Cinéma

La possibilité d’un amour – sur Comme le feu de Philippe Lesage

Critique

Quasi huis clos dans un chalet de montagne canadien, à l’instar de La Règle du jeu de Renoir , le troisième film de Lesage rassemble quelques amis du propriétaire. Les rapports de force entre les membres de cette bonne société ont ici lieu entre la jeune génération et celle de la maturité, entre Européens et Américains. Cinquante nuances d’embourgeoisement, mais aussi d’amour, d’ironie, de mort – pour conjurer le sentiment de la perte.

Il est des cinéastes amoureux de leur médium qui accueillent entre le générique de début de leur film et celui de fin toute une cohorte d’amis du cinéma. Il en va ainsi de Philippe Lesage qui compile et convoque, entre les plans de son troisième long métrage de fiction, les souvenirs de grandes œuvres du passé.

Quasi huis clos dans un chalet de montagne canadien, Comme le feu scelle les retrouvailles entre l’hôte des lieux, un réalisateur qui a fait les grandes heures du documentaire québécois et son scénariste accompagné de sa fille, son fils, et du meilleur ami de celui-ci. On peut ainsi voir dans ce microcosme qui rassemble quelques amis du propriétaire La Règle du jeu de Jean Renoir revisitée selon des termes actuels.

Dans un petit théâtre, troublé uniquement par des parties de chasse dans les forêts alentours, se dessinent les rapports de force entre les membres de cette bonne société, tous bourgeois, hautement cultivés et bien élevés. Les rapports de domination mis en scène par Renoir entre maîtres et valets se translatent ici entre la jeune génération et celle de la maturité, entre Européens et Américains. La relation entre les deux anciens complices qui ont fait ensemble leur chemin dans le cinéma et conquis leurs premières gloires de jeunesse est au centre des regards. Leurs retrouvailles après trois ans de jachère amicale se font sur le mode de l’ironie.

Prank me

Celle de la première blague vacharde de Blake (le réalisateur joué par Arieh Worthalter) à Albert le scénariste (le québécois Paul Ahmarani) qui lui reproche de façon humiliante son retard au point de rendez-vous avant de s’esclaffer qu’il plaisantait. Albert est pris à son propre jeu, lui qui dans la toute première séquence, travelling aussi interminable que le sont les routes des grands espaces nord-américains, laisse sa fille Aliocha descendre pour uriner sur le bord de la route et redémarre lorsqu’elle attrape la portière pour remonter en voiture.

Une fois, deux fois, un peu trop longtemps à chaque fois pour que la plaisanterie soit dénuée de tout rapport de pouvoir. Blake joue lui aussi de cette rythmique du malaise propre à la mauvaise plaisanterie. Le motif du prank revient au milieu du film, entre Albert et Blake. Cette plaisanterie qui n’est pas de l’ordre de la camaraderie potache comme lorsque Blake attrape son ami sur un lit pour chahuter, mais plutôt du mauvais tour pervers. Dis-moi de qui tu te moques, je te dirai sur qui tu cherches à exercer ton pouvoir…

« C’est bien, ça », disait dans la pièce Pour un oui ou pour un non de Nathalie Sarraute, un homme mûr pour féliciter le succès de son vieil ami qui, lui, percevait dans la virgule de la sentence, le fiel de la condescendance sous l’apparente admiration. L’amitié de Blake et Albert est aussi faite de cette balance entre ces deux pôles et les vacanciers sont convoqués au spectacle de leur règlement de compte.

※ ※ ※

### CONSIGNE A
Repérez dans les enregistrements ci-dessous chaque ligne qui contient le mot « geral » et recopiez-la intégralement, en respectant la casse.

※ ※ ※

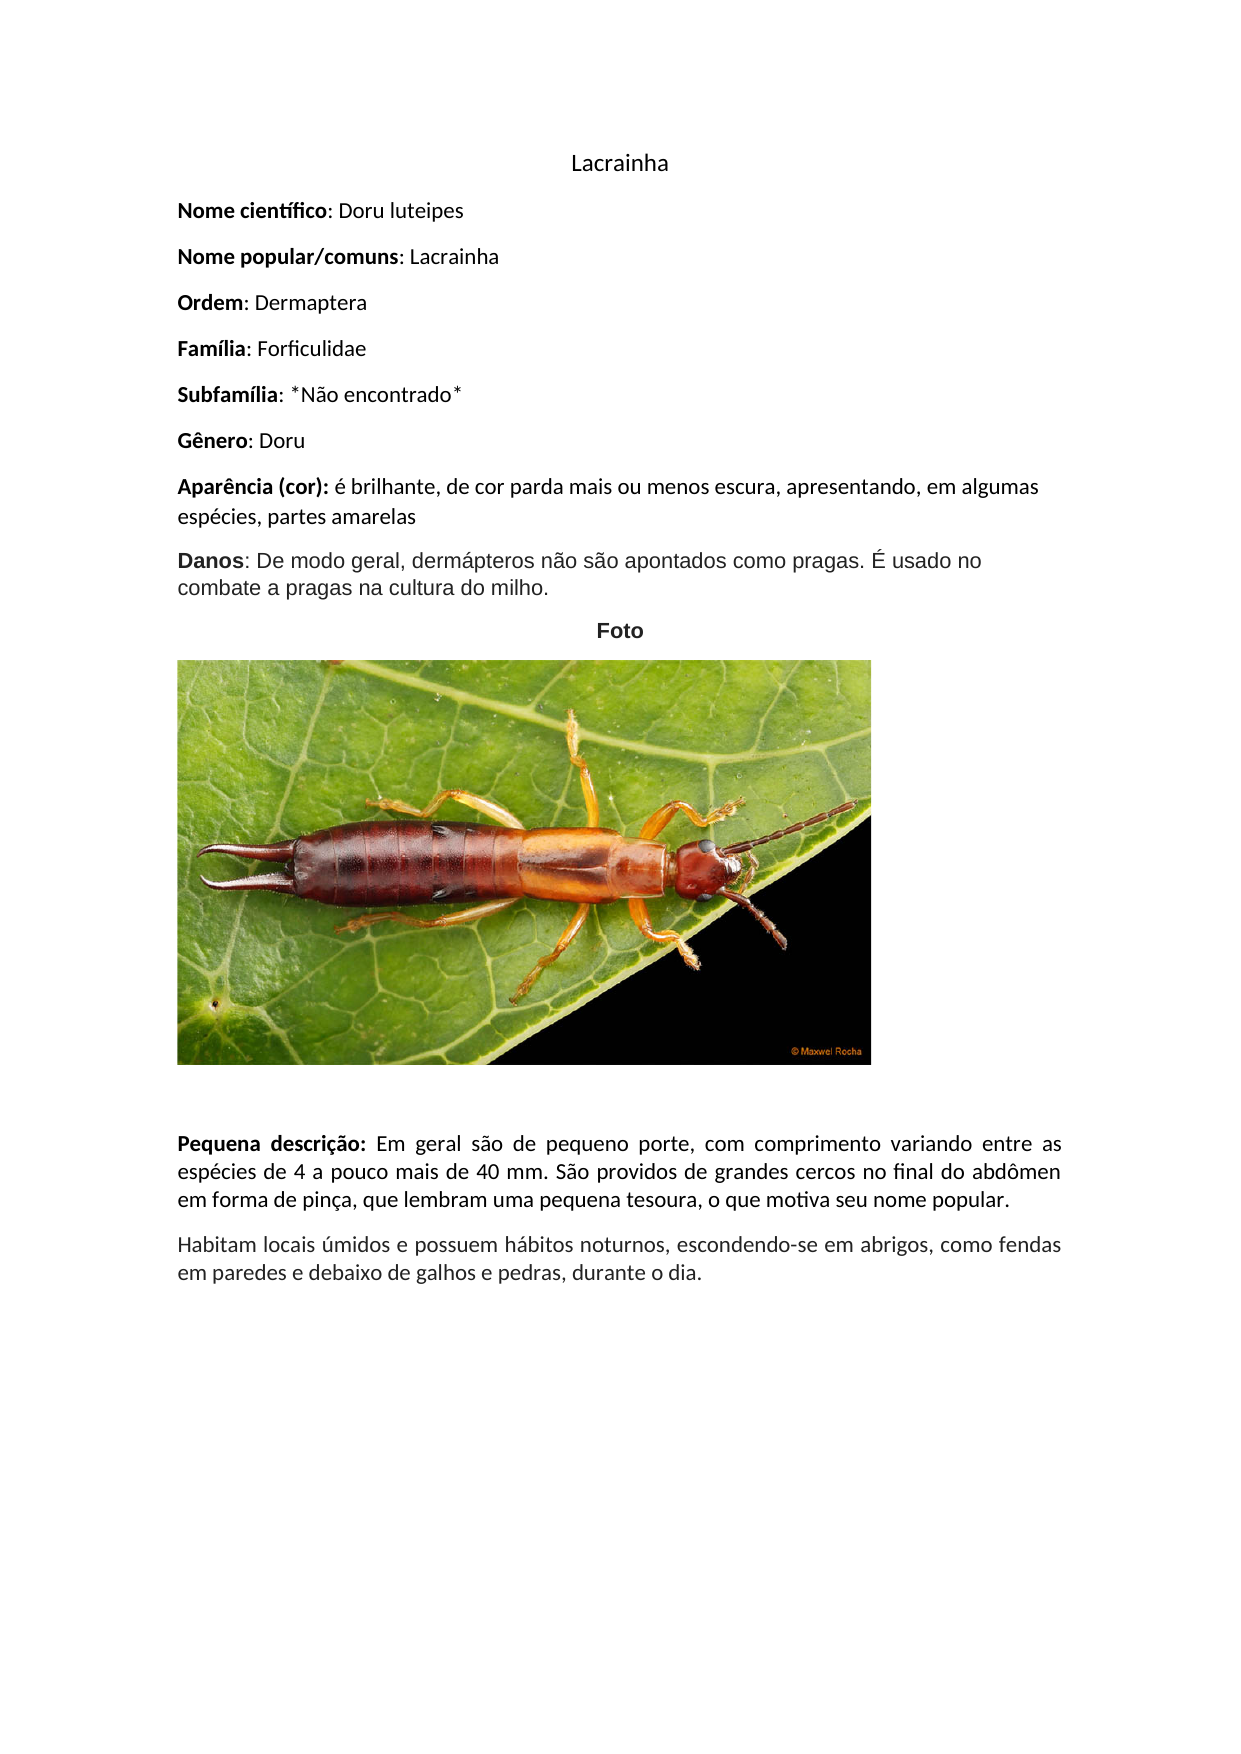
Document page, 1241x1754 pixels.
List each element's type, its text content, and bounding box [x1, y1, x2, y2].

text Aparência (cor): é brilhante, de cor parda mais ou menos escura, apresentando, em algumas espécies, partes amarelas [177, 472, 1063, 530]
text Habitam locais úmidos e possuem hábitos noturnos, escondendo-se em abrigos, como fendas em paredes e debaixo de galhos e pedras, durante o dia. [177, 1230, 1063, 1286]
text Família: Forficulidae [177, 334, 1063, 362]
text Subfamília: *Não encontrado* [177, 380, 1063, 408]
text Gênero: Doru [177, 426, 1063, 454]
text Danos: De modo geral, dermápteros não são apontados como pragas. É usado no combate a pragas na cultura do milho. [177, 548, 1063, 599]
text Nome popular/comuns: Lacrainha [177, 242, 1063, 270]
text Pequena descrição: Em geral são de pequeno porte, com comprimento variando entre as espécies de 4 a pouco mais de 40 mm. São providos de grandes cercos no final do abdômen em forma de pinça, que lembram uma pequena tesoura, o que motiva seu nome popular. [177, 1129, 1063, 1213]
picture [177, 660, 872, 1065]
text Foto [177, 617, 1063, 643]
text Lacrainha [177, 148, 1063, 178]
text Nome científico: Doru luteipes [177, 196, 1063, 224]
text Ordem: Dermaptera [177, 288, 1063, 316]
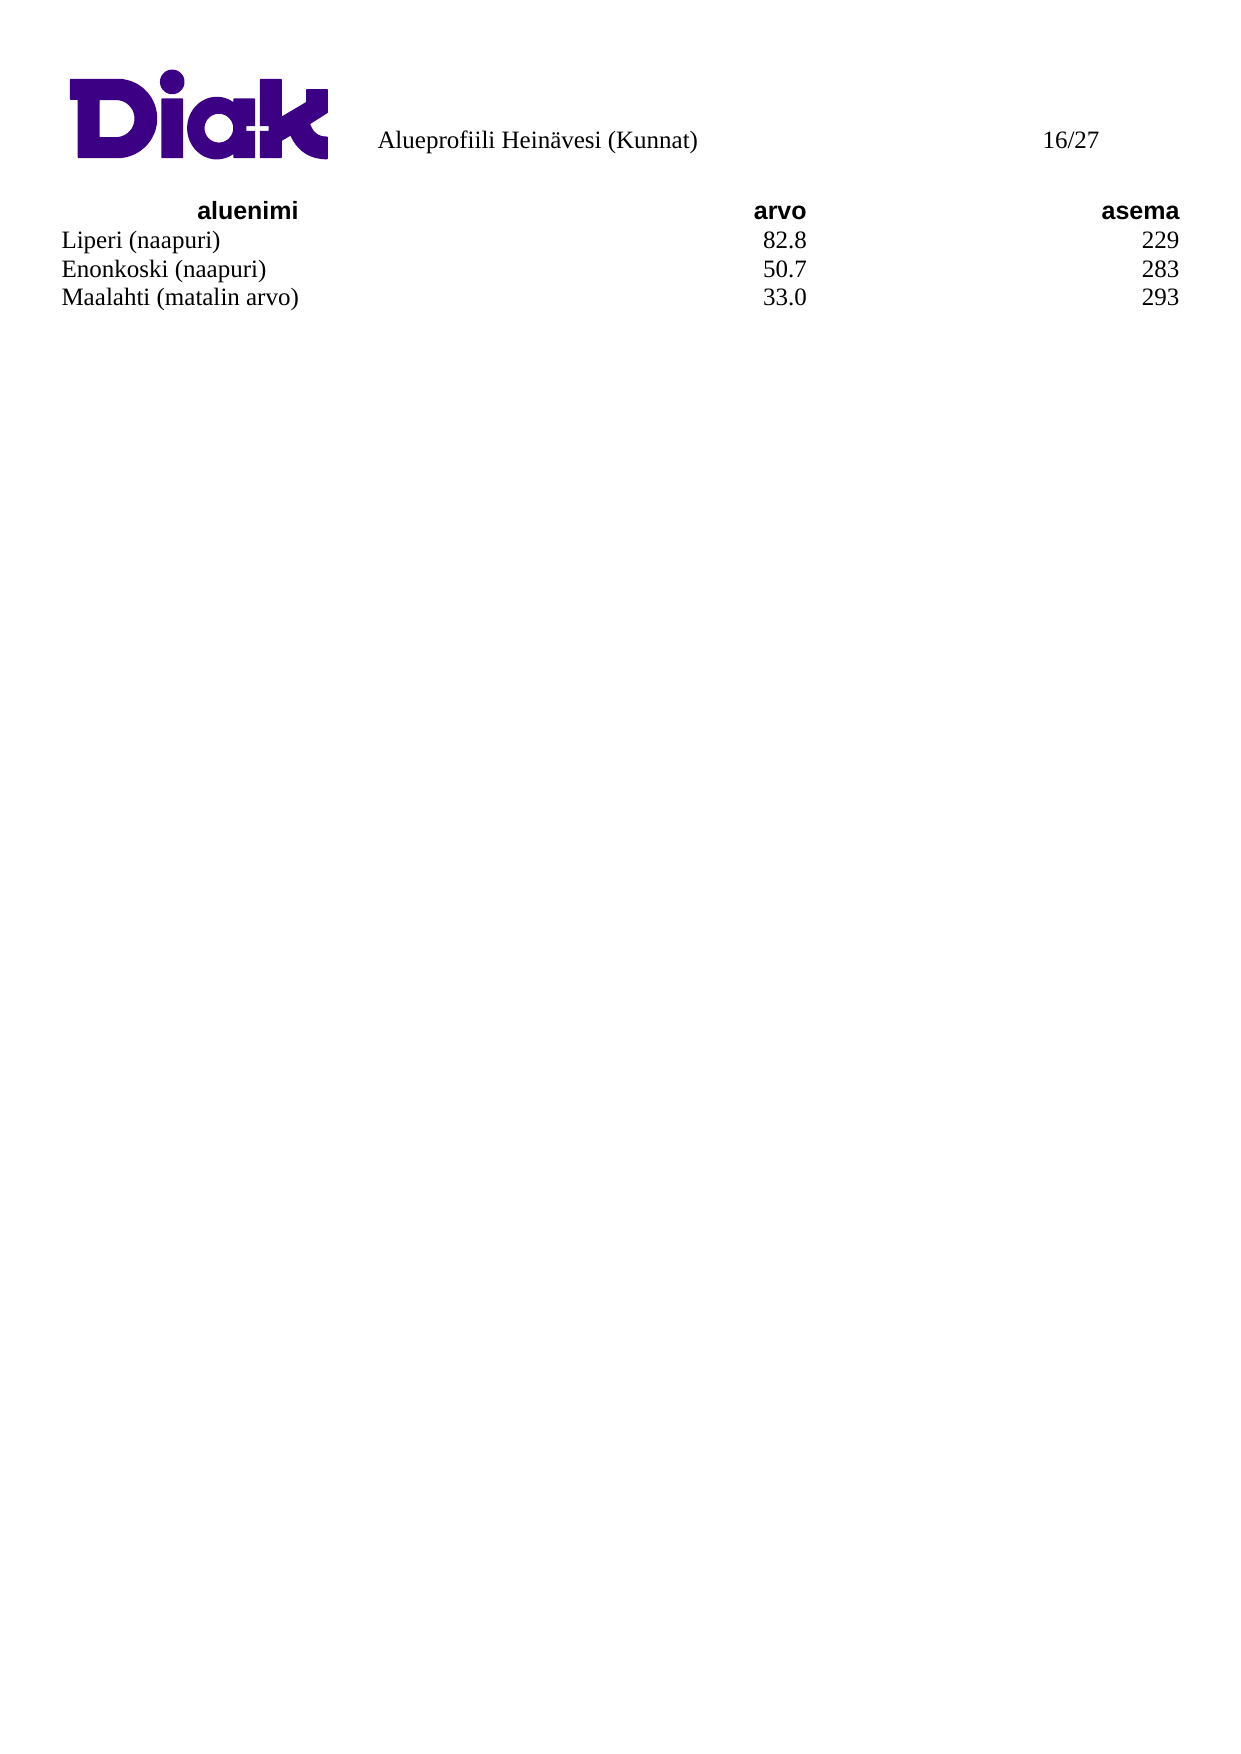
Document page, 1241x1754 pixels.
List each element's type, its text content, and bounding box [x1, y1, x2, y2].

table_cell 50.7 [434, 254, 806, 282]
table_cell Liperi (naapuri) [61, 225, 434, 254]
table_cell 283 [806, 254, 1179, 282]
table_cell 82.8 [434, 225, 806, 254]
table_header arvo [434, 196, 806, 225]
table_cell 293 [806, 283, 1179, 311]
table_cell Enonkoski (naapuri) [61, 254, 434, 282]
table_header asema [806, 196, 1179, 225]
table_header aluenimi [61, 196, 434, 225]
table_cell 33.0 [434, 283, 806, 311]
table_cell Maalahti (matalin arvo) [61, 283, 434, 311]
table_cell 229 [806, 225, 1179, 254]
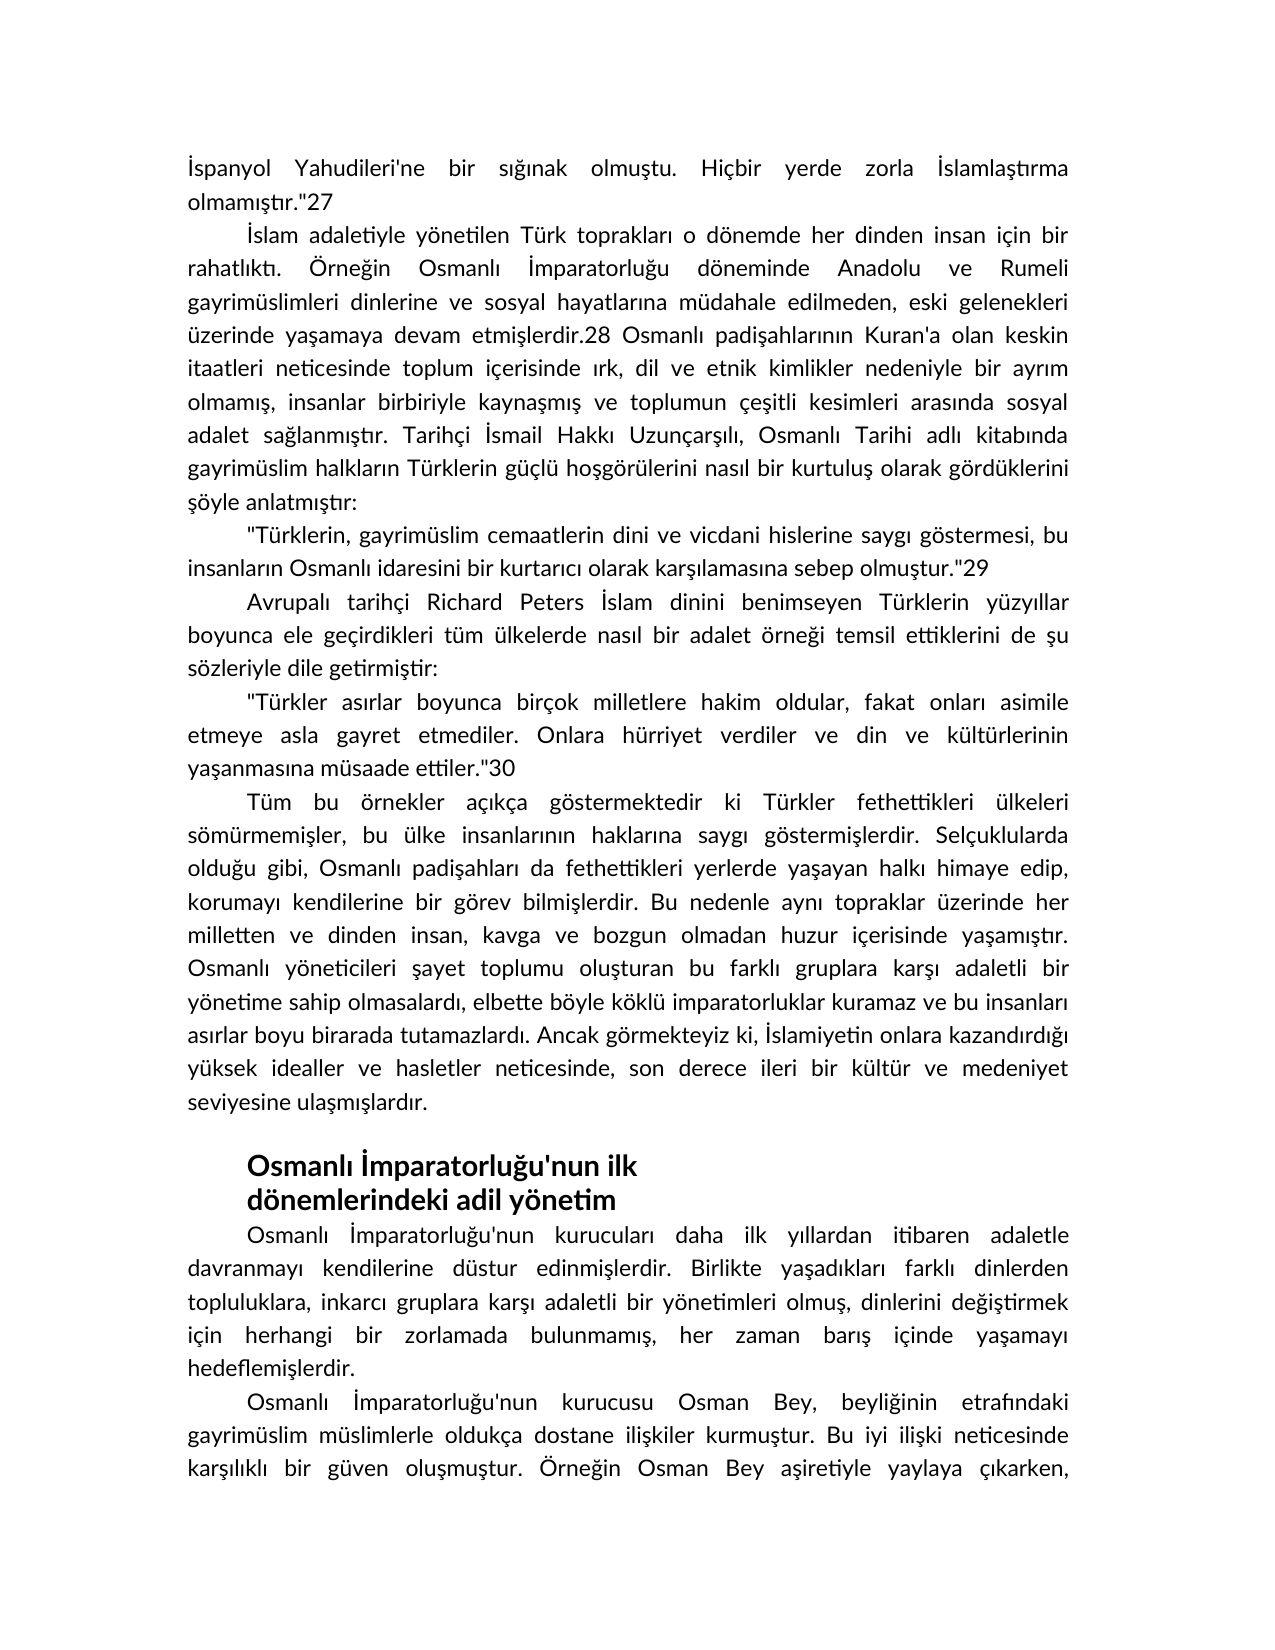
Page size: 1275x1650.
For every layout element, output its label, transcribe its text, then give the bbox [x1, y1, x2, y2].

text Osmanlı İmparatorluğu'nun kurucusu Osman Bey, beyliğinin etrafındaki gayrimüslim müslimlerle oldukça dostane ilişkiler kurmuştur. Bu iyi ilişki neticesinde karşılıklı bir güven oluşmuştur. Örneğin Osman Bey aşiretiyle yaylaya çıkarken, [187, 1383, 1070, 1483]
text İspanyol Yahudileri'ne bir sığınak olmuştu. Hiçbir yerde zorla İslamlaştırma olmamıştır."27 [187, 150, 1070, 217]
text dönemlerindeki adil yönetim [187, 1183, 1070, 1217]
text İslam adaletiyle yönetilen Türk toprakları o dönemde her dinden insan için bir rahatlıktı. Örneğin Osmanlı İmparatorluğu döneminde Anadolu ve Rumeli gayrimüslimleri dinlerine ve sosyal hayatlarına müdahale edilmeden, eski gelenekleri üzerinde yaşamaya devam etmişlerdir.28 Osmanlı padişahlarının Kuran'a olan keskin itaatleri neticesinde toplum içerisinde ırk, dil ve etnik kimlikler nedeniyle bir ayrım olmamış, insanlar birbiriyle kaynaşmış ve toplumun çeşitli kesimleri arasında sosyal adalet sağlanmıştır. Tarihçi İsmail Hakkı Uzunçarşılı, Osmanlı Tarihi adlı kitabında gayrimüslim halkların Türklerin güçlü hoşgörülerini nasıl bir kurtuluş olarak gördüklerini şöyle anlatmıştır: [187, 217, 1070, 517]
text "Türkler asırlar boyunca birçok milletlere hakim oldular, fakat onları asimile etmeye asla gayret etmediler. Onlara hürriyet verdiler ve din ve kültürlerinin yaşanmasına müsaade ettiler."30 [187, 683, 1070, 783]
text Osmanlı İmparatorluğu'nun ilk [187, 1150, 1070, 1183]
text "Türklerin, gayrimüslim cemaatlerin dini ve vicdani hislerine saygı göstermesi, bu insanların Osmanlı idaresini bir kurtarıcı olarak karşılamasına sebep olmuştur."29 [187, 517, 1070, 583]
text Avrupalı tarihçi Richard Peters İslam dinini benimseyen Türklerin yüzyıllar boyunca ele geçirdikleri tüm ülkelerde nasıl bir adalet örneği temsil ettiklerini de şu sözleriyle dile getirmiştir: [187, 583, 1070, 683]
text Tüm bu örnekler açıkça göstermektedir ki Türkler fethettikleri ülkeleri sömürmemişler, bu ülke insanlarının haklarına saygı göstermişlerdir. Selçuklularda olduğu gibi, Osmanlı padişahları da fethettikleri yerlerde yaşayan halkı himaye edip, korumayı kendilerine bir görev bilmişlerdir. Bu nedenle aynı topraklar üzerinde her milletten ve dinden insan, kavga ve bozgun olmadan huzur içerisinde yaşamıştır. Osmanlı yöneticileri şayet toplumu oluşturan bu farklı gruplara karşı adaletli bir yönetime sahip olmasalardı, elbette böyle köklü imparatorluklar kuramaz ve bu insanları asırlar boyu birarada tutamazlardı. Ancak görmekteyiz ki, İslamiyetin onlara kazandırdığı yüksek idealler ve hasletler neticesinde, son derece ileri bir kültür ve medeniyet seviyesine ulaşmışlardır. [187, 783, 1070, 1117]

※ ※ ※

### CONSIGNE B
Répondez brièvement à ces questions sur la critique de Comme le feu :
(i) Dans quel lieu se déroule ce quasi huis clos ?
(ii) Quel acteur interprète Blake ?
(iii) Combien de temps a duré la séparation entre Blake et Albert avant leurs retrouvailles ?

### RÉPONSE COMPLÈTE A
text Danos: De modo geral, dermápteros não são apontados como pragas. É usado no combate a pragas na cultura do milho. [177, 548, 1063, 599]
text Pequena descrição: Em geral são de pequeno porte, com comprimento variando entre as espécies de 4 a pouco mais de 40 mm. São providos de grandes cercos no final do abdômen em forma de pinça, que lembram uma pequena tesoura, o que motiva seu nome popular. [177, 1129, 1063, 1213]

### RÉPONSE COMPLÈTE B
(i) Dans un chalet de montagne canadien.
(ii) Arieh Worthalter.
(iii) Trois ans.